Морис Дени лучше всего излагал позицию «Наби», говоря, что «всякое произведение искусства — это преобразование, эквивалент страсти, карикатура на полученные ощущения». Группу составляли молодые люди — Редон, Вир, Морис Дени, Серюзье, Рансон, Руссель, Боннар, продавец картин Воллар, а также мадам Дени. Они считали себя «наби», иначе говоря, пророками. Пророками чего, я не знаю. Они это знали, наверное. Спустя некоторое время после создания группы к ним присоединился большой швейцарский художник Валлотон и, самое главное, мой друг Майоль, который интересовался еще и живописью.

В 1943 году Майоль жил у меня в отеле «Линкольн», на улице Байар. Аристид любил разговаривать за завтраком, но особенно — долгими вечерами, которые мы проводили вместе. Он был неиссякаем, когда говорил о том, что касалось начала его творчества. И, хотя в течение сорока лет он ничем, кроме скульптуры, не занимался, он оставался, по его словам, преданным «наби», их поискам, своим друзьям Вюйару, Дени, Русселю.

Майоль был человеком замечательным и непредсказуемым. Он отказался, например, создавать фрески для Театра Елисейских Полей, хотя это был очень престижный и хорошо оплачиваемый заказ. Предлогом для отказа было то, что на работу якобы отводилось слишком мало времени. В результате Бурдель выполнил заказ вместо него.

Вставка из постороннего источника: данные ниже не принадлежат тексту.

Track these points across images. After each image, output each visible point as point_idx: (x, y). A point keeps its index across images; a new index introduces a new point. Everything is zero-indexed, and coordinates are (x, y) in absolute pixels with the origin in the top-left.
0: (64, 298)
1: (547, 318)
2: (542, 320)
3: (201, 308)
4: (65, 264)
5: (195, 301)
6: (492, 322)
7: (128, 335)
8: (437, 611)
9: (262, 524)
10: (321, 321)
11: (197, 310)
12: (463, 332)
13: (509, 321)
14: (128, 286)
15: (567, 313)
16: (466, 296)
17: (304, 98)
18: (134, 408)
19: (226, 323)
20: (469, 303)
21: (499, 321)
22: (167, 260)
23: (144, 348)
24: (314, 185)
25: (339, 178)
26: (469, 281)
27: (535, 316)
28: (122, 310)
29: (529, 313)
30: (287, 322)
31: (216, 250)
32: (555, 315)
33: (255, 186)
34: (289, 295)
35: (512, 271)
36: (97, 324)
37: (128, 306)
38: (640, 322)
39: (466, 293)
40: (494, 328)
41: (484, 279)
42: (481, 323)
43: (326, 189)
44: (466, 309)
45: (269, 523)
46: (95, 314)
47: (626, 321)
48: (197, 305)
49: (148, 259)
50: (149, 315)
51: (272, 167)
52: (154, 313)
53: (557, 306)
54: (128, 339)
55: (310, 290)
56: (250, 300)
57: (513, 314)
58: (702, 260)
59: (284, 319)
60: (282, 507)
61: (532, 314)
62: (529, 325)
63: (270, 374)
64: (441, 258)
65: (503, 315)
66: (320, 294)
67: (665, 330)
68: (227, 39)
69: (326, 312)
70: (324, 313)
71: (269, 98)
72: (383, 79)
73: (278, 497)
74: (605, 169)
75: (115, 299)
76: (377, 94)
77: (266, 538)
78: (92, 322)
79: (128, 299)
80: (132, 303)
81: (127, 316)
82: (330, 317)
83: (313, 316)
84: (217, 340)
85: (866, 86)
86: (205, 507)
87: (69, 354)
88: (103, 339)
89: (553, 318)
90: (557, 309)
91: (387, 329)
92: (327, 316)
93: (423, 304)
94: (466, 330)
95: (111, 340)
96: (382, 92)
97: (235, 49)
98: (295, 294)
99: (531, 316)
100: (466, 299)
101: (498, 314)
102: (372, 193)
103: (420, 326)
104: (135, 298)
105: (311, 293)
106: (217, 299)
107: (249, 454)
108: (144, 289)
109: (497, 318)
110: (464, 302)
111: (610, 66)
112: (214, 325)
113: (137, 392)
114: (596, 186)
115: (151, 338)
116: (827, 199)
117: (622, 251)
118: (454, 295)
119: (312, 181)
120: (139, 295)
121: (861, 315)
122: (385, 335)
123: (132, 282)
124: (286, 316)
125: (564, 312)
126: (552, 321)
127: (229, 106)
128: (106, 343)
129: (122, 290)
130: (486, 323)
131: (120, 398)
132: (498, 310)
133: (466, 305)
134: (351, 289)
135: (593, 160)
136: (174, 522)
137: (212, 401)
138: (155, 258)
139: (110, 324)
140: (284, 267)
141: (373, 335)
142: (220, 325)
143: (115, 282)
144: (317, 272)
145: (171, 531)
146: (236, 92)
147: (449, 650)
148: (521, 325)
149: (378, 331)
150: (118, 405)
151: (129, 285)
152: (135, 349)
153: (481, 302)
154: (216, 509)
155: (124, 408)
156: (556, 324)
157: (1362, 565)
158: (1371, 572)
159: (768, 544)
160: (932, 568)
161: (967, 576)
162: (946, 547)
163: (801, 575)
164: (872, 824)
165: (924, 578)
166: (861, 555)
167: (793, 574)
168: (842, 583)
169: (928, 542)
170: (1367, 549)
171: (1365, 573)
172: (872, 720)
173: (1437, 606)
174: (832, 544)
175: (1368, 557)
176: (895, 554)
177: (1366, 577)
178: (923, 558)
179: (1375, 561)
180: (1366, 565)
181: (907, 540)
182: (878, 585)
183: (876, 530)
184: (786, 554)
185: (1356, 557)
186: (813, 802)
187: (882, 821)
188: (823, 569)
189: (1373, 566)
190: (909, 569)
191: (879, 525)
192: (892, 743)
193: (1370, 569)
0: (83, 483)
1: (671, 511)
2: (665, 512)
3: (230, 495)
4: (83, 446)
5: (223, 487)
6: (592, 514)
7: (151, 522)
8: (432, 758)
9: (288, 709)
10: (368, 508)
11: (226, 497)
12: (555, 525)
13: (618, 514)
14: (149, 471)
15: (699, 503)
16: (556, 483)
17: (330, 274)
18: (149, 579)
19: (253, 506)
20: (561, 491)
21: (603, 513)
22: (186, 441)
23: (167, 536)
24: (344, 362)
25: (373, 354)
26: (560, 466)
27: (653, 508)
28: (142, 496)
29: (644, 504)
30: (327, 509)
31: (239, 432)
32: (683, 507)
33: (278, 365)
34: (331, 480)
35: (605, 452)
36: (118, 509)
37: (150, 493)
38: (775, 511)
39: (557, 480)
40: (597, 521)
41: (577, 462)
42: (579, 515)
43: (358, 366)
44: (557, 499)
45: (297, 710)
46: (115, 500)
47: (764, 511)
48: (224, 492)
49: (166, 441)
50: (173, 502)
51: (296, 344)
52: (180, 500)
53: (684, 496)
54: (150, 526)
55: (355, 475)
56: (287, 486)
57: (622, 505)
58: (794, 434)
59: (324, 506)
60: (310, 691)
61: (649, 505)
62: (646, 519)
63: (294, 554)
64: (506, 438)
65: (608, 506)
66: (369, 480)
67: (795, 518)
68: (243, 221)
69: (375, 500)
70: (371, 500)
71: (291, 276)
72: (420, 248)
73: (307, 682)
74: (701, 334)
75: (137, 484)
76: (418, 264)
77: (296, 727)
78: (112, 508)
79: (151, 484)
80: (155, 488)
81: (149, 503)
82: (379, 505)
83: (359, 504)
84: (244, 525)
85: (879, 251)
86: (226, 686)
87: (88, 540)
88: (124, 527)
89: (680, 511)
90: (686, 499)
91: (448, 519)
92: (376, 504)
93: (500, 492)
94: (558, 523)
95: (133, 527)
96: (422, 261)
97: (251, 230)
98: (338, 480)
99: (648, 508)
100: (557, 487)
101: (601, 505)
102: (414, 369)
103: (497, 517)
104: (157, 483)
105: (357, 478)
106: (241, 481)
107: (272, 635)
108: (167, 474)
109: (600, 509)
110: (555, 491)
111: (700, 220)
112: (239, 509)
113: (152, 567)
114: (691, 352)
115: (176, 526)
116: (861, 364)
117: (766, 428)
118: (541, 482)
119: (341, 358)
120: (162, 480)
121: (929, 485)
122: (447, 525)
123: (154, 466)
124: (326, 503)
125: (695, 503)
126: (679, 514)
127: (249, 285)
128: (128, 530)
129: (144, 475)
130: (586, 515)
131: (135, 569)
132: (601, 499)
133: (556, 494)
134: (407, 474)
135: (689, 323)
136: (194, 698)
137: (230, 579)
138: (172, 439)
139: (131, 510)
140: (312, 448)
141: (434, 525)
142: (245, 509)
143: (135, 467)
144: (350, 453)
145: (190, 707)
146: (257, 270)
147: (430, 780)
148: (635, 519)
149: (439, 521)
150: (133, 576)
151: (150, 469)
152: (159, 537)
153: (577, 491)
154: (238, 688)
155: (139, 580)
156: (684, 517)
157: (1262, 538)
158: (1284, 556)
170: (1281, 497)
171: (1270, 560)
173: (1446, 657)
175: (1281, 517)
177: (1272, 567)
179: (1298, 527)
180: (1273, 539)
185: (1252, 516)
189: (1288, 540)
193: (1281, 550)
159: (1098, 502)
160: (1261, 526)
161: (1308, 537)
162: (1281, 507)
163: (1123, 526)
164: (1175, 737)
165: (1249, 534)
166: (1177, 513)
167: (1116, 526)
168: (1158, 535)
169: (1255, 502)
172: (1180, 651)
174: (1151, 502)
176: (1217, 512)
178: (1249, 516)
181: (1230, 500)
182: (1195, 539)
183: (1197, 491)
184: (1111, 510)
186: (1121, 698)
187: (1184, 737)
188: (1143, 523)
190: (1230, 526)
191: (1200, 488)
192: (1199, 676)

Дом Майоля в Марли был, между прочим, отражением того периода его жизни. Стены были увешаны картинами его друзей. Я никогда не забуду морской пейзаж Гогена, который он мне там однажды показал, как безделицу. Картина была необыкновенна!

Майоль был тесно связан с К.-К. Русселем, своим соседом в Этан-ля-Виль. Руссель часто приходил в Марли с детьми, Жаком и Аннет, которые играли с юным Люсье-ном Майолем. Аристид тоже посещал Русселя, построившего себе дом настоящего буржуа, окруженный великолепным парком. Кроме того, соседкой Майоля была мадам Ваард, прозванная «Бе», которую Майоль обожал, как Рильке в свое время. Она вовлекала его в «более чем духовные дискуссии». Во всяком случае, он так считал.

Разговоры с Майолем давали мне приятную возможность как бы проживать историю искусства изнутри. Между прочим, иногда Майоль поднимался ко мне в комнату с конспектами.

Майоль прекрасно относился к Русселю, принял всем сердцем идеи «Наби», но, тем не менее, не любил Мориса Дени. Он понимал, разумеется, значение Дени как основателя и теоретика движения, приходил в восторг от его определения «неотрадиционализма», но говорил, что Дени работает больше пером, чем кистью, пишет больше, чем рисует. Кроме того, ему совсем не нравилась склонность Мориса Дени к религиозной живописи с ее палевыми красками, розовым и голубым.

Однажды, к моему изумлению, он предложил мне поехать с ним в Париж, чтобы посетить своего старинного друга Мориса Дени, ставшего тем временем членом Института Франции. Увы, мы не смогли осуществить этот план, ибо Дени погиб несколькими днями позже в результате несчастного случая на площади Сен-Мишель.

Майоль был очень расстроен и хотел знать подробности. По его просьбе я расспросил полицию. Мне сказали, что он умер «глупо». Выйдя из Института, Дени пошел вдоль набережной Конти. Когда он остановился на площади Сен-Мишель, чтобы перейти дорогу, порыв ветра поднял его длинный плащ и закрыл ему глаза. В результате он не увидел быстро приближающийся грузовик и был сбит.

Вместо того чтобы нанести Морису Дени визит, мы приехали на его похороны.